- [YOUR OBJECTIVE] For the listing underneath, give the count of lines containing the string "factor" and nothing further.

- [DATA FOR REVIEW]

'''

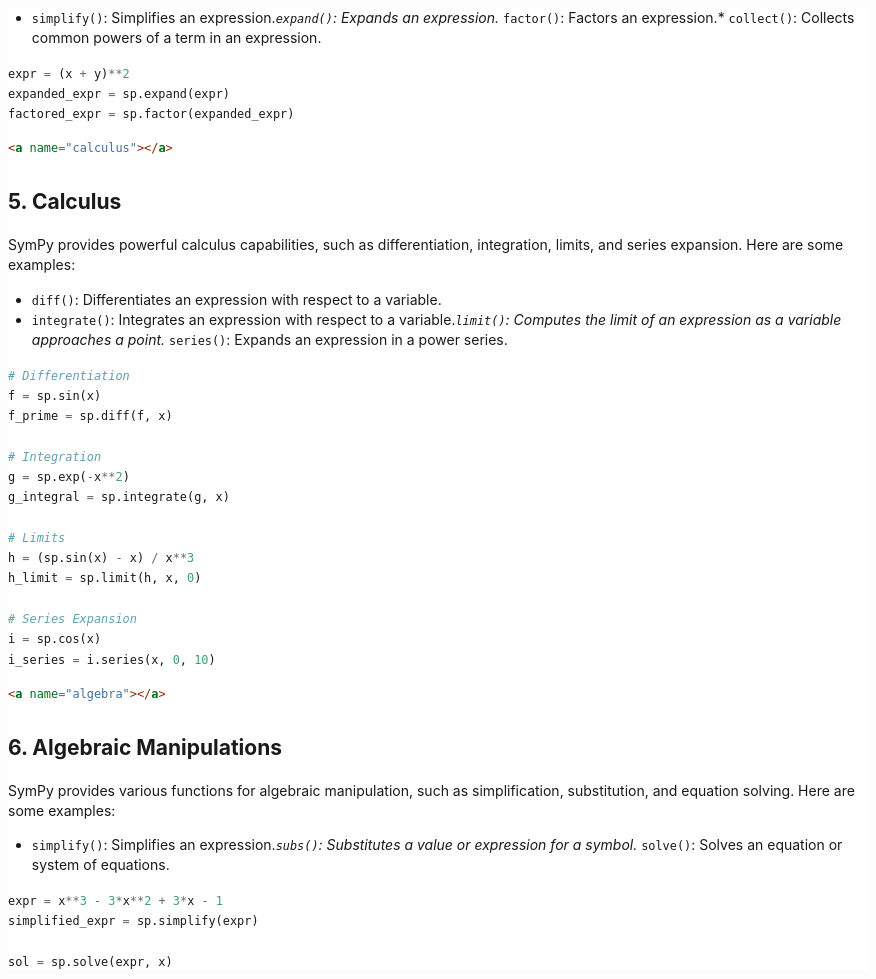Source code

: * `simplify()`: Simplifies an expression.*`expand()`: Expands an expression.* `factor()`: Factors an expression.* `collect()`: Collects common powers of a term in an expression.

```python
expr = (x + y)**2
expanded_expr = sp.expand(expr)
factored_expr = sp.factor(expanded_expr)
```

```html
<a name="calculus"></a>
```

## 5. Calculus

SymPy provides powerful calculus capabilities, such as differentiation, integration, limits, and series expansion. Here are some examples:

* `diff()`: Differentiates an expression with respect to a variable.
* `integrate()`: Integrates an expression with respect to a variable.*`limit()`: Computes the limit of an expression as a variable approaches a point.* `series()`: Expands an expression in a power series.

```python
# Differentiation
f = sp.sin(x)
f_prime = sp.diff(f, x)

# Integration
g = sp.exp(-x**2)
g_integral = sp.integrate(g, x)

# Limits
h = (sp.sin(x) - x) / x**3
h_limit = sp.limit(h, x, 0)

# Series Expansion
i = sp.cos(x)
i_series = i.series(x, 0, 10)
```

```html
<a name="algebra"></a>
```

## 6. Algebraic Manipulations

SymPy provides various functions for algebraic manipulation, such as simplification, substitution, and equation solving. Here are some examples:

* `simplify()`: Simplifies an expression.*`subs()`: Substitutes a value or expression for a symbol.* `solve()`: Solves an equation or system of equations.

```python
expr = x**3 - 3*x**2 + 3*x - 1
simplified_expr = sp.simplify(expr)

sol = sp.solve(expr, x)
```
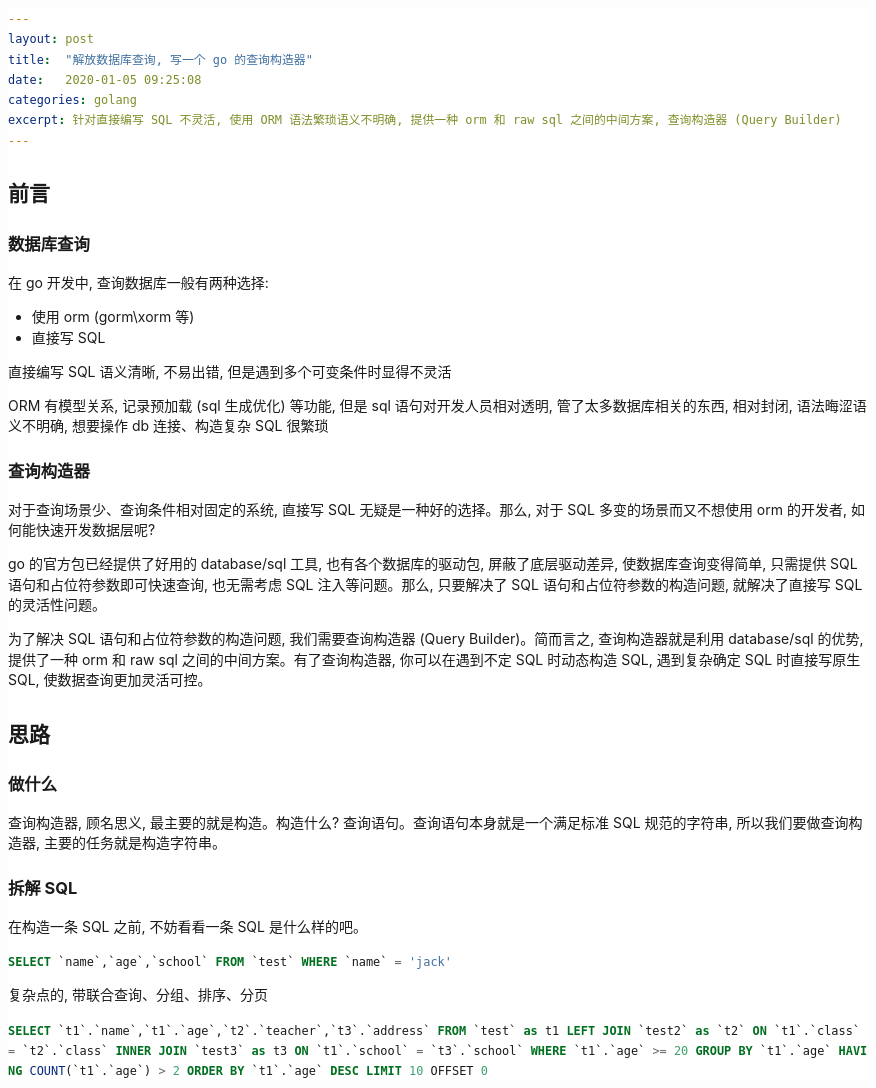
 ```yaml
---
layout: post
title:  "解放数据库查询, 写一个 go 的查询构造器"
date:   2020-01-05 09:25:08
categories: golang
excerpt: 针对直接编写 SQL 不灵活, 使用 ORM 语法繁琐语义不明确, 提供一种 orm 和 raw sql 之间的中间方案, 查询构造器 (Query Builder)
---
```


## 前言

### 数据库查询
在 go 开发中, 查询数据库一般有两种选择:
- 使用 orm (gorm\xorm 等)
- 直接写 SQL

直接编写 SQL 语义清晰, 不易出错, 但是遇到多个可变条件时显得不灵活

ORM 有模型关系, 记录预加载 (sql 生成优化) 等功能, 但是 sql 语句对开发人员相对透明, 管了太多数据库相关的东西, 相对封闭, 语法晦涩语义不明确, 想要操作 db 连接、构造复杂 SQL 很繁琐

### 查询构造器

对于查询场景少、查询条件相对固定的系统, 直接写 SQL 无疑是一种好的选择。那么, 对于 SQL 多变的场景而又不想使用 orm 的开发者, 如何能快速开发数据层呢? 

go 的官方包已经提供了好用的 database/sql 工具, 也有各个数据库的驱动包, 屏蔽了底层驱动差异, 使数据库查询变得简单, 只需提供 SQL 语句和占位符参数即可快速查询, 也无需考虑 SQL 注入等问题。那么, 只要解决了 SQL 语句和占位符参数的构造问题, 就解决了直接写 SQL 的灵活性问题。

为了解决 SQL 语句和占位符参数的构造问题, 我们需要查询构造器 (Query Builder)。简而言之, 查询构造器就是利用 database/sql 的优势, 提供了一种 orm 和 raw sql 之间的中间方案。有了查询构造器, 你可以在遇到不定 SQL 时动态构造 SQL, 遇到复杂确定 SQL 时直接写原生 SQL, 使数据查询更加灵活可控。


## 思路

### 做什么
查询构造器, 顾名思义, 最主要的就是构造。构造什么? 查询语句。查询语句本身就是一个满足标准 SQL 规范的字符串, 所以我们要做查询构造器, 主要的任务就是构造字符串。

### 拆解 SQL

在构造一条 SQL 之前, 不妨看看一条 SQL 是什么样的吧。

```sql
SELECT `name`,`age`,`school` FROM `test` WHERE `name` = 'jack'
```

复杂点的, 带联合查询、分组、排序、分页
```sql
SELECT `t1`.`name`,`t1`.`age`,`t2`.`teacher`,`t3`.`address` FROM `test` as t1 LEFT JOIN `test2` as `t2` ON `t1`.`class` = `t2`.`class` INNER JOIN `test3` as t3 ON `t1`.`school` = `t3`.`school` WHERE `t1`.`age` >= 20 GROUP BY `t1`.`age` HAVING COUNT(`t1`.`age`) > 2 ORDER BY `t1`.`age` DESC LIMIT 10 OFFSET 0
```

'''
'''

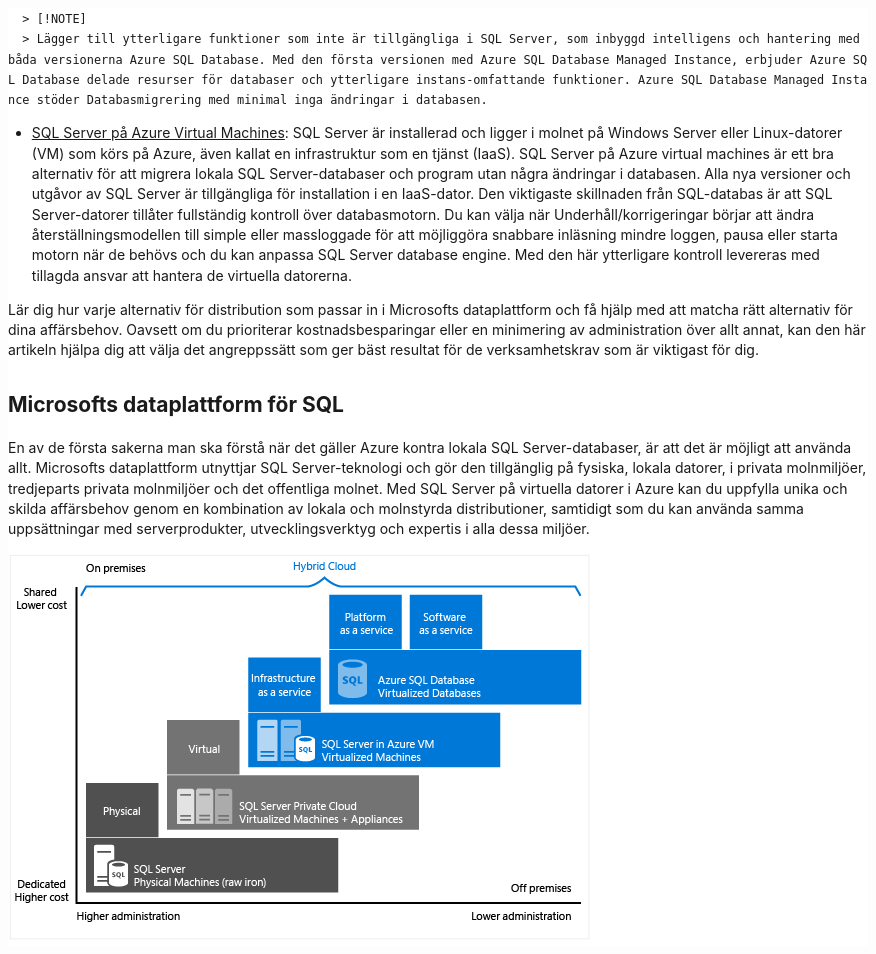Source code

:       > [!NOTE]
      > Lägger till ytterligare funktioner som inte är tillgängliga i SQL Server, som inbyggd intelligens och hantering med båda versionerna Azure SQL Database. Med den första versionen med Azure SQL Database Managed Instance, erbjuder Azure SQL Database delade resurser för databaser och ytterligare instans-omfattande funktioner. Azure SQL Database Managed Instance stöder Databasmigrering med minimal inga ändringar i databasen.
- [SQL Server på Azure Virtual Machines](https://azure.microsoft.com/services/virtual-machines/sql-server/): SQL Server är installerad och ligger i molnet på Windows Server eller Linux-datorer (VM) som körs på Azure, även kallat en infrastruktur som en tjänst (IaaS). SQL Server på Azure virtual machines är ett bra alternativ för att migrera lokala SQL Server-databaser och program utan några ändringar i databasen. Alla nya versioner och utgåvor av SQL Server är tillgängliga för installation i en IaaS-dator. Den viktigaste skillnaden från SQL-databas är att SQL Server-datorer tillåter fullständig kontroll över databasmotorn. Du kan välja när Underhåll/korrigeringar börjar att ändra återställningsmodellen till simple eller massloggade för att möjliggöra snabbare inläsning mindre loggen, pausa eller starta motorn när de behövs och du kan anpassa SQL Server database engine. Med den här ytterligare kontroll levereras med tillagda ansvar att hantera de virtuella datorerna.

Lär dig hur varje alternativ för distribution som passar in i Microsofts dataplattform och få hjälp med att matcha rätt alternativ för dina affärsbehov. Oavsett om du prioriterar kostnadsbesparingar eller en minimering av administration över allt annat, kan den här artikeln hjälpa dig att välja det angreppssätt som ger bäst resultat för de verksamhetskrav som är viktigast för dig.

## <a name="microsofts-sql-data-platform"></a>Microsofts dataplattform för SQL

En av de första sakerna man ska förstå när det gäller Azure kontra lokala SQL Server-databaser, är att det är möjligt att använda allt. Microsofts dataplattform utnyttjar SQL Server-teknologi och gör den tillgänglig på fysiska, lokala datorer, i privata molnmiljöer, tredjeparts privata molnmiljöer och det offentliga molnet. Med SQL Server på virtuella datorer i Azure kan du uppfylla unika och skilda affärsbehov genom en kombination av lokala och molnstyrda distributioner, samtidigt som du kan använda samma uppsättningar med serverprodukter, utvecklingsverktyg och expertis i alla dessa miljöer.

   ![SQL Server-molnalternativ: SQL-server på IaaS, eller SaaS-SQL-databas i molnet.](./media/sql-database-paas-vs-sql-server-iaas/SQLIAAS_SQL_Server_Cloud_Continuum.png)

'''
'''

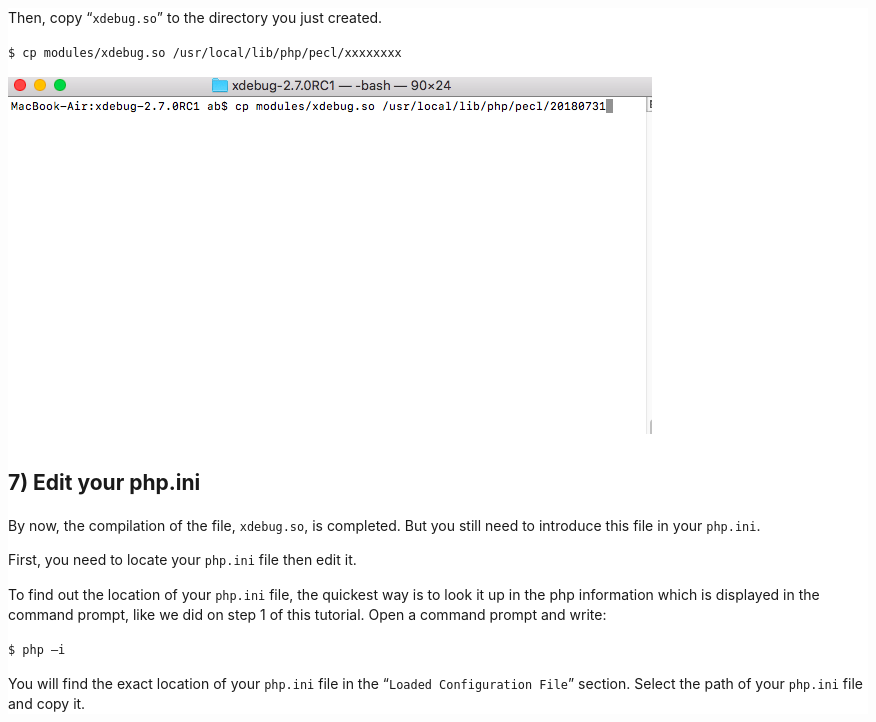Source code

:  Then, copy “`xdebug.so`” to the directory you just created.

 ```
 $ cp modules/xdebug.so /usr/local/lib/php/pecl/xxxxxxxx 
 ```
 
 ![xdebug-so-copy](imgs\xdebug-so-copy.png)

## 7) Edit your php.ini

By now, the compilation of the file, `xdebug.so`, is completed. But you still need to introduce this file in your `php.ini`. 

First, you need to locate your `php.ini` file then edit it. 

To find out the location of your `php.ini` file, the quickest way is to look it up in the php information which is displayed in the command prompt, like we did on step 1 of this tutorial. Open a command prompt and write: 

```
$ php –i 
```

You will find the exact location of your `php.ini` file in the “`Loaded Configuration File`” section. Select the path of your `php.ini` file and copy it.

'''

- [EXERCISE SOLUTION] 2